LONG TERM ACUTE CARE (LTAC), may (?) be what you're referring to, and is often available in US hospitals to take care of what are essentially ongoing nursing needs, traditionally for a week or so beyond the ICU. I suspect these are now overrun by covid patients. You might pass some time there after surgery, but usually (pre-covid) they'll want to shunt you off to the nursing home.

I get the sense from reading here/elsewhere and visiting with local friends that the LTAC function exists here, but that families usually pick-up the slack ASAP, and nursing homes just don't exist per se. There used to be una Hogar de Viejos, down off that little El Vergel parque in Cuenca, but that seems to be more of an assisted living place, with half of their residents being senile: wander-aways that are more than families can take care of. It seems like it's underwritten by the city but I don't think in any case there would be the sort of regulatory and quality controls you see in the US (such as they are).
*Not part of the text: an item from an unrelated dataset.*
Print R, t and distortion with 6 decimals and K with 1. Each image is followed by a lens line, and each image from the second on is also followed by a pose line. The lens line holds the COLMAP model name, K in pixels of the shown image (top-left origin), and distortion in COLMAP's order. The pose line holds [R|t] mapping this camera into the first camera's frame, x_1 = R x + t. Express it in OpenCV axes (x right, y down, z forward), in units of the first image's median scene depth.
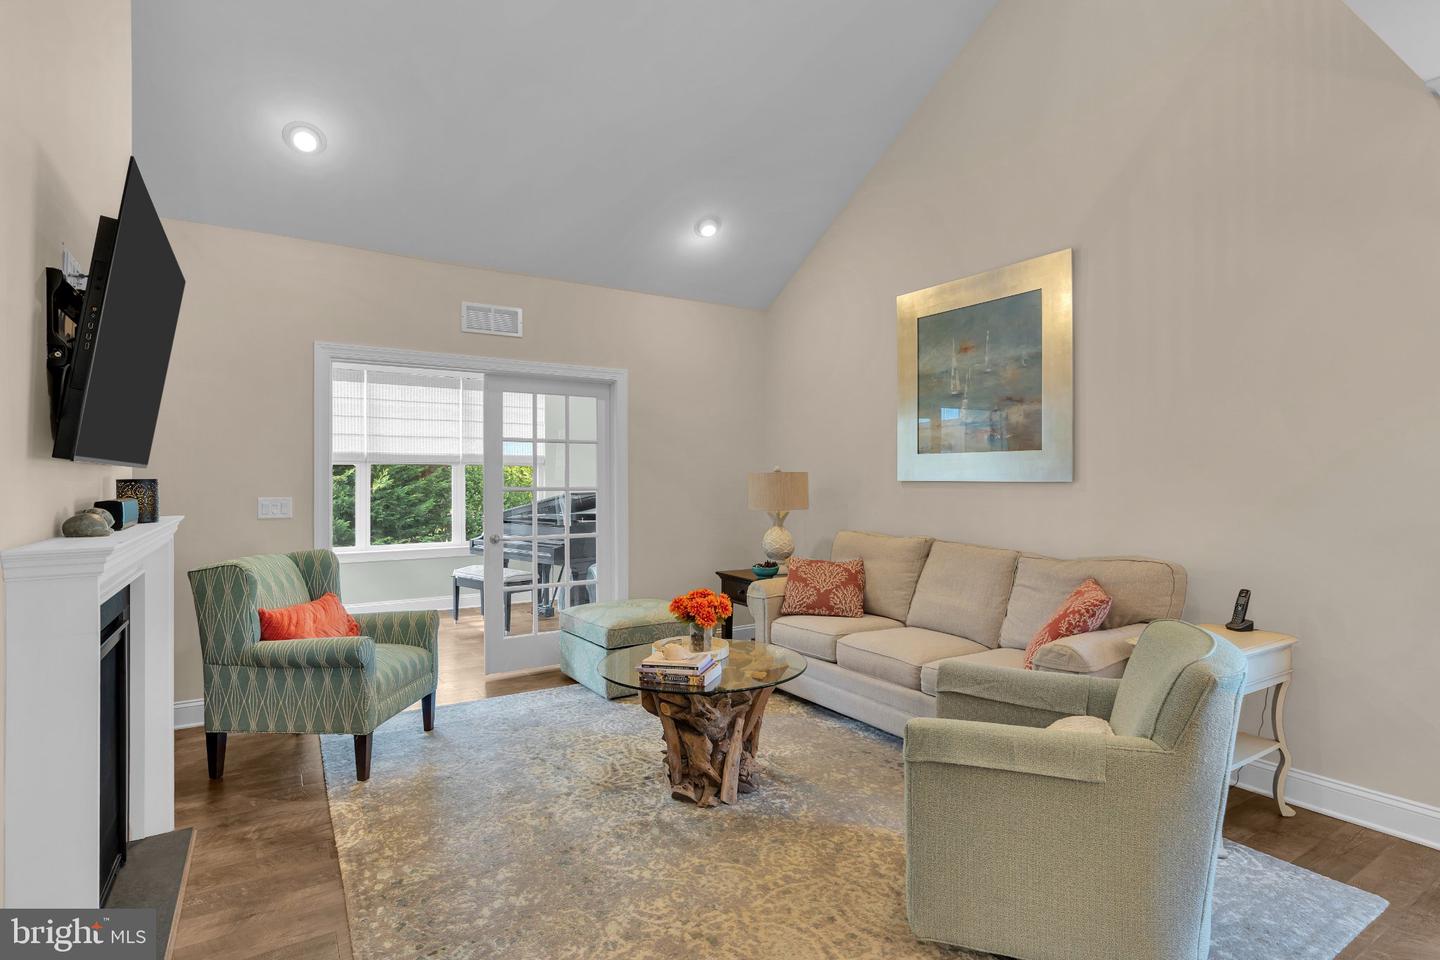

This is a young country, where chronic long-term illnesses and a determination to live forever have not been embraced to the extent that US culture and (in particular) it's medical business model has.

A nurse, or shift of nurses, can be brought into a private home far, far, far more reasonably here. The thing is that there has to be a family to administer your nurses, and the rest of the extended family will usually be pitching in anyway. (It's a mixed blessing: when one family gets covid, the whole family gets it).

This isn't such a pitch and forget culture, so to speak. Even in the US, the latino culture also seems to me to be far more oriented to taking care of the weak and decrepit, quite apart from the savings.